Publikation
Informed Learning for efficient Crop Yield Prediction
Miro Miranda Lorenz; Francisco Mena; Marcela Charfuelan Oliva; Andreas Dengel (Hrsg.)
IEEE International Geoscience and Remote Sensing Symposium (IGARSS-2025), August 3-8, Brisbane, Australia, IEEE, 2025.
Zusammenfassung
Crop yield prediction at field and subfield level is a major challenge in Earth Observation (EO), supporting decision-making and global food security. The rapid increase in EO data availability has driven the development of machine learning models for crop yield prediction, capable of processing EO time series data without requiring extensive preprocessing and expert knowledge. However, models such as Transformers are computationally expensive because of their quadratic cost function of the attention mechanism, consequently increasing computational burdens and the overall carbon footprint.

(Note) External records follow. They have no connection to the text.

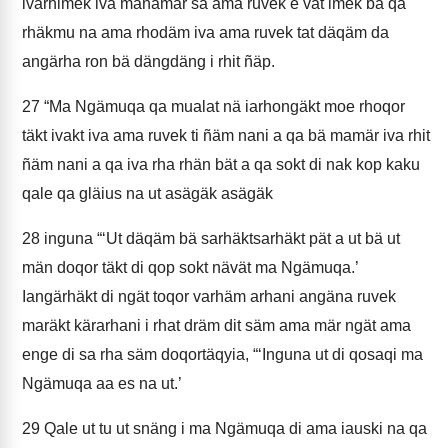
ivärhimek iva mänamär sa ama ruvek e vät imek bä qa
rhäkmu na ama rhodäm iva ama ruvek tat däqäm da
angärha ron bä dängdäng i rhit ñäp.
27
“Ma Ngämuqa qa mualat nä iarhongäkt moe rhoqor
täkt ivakt iva ama ruvek ti ñäm nani a qa bä mamär iva rhit
ñäm nani a qa iva rha rhän bät a qa sokt di nak kop kaku
qale qa gläius na ut asägäk asägäk
28
inguna “‘Ut däqäm bä sarhäktsarhäkt pät a ut bä ut
män doqor täkt di qop sokt nävät ma Ngämuqa.’
Iangärhäkt di ngät toqor varhäm arhani angäna ruvek
maräkt kärarhani i rhat dräm dit säm ama mär ngät ama
enge di sa rha säm doqortäqyia, “‘Inguna ut di qosaqi ma
Ngämuqa aa es na ut.’
29
Qale ut tu ut snäng i ma Ngämuqa di ama iauski na qa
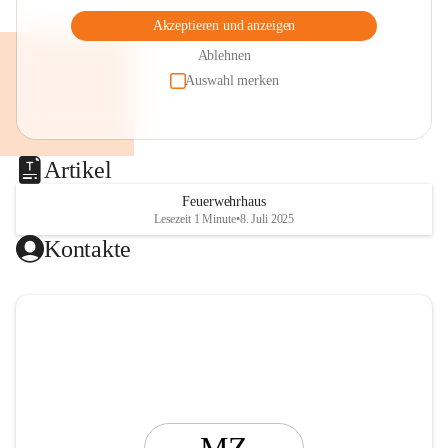
Akzeptieren und anzeigen
Ablehnen
Auswahl merken
Artikel
Feuerwehrhaus
Lesezeit 1 Minute
•
8. Juli 2025
Kontakte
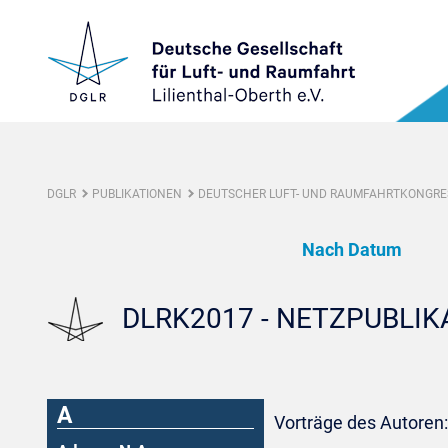
DGLR
PUBLIKATIONEN
DEUTSCHER LUFT- UND RAUMFAHRTKONGRES
Nach Datum
DLRK2017 - NETZPUBLI
A
Vorträge des Autoren:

Informed ML (iML) offers a promising solution by integrating prior knowledge into the learning algorithm, thereby reducing computational demands without compromising accuracy.

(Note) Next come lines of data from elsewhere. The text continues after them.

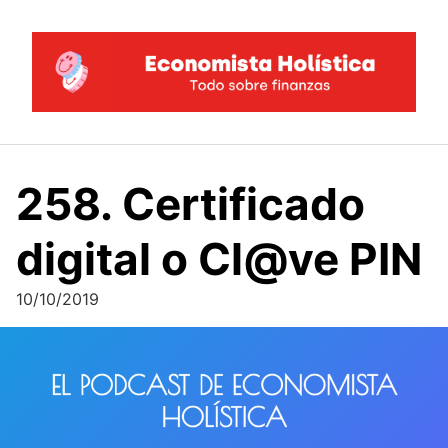
Saltar
al
contenido
258. Certificado
digital o Cl@ve PIN
10/10/2019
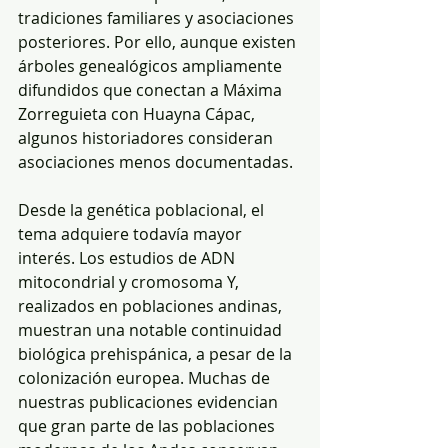
tradiciones familiares y asociaciones 
posteriores. Por ello, aunque existen 
árboles genealógicos ampliamente 
difundidos que conectan a Máxima 
Zorreguieta con Huayna Cápac, 
algunos historiadores consideran 
asociaciones menos documentadas.
Desde la genética poblacional, el 
tema adquiere todavía mayor 
interés. Los estudios de ADN 
mitocondrial y cromosoma Y, 
realizados en poblaciones andinas, 
muestran una notable continuidad 
biológica prehispánica, a pesar de la 
colonización europea. Muchas de 
nuestras publicaciones evidencian 
que gran parte de las poblaciones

In this research, we investigate the effectiveness of iML for efficient crop yield prediction. We compare various time series preprocessing schemes on four yield datasets and present a method that samples a single time step for each crop growth stage. Thereby, reducing the number of required time steps and training time without sacrificing performance. Additionally, we demonstrate interesting insights into meaningful agronomic patterns.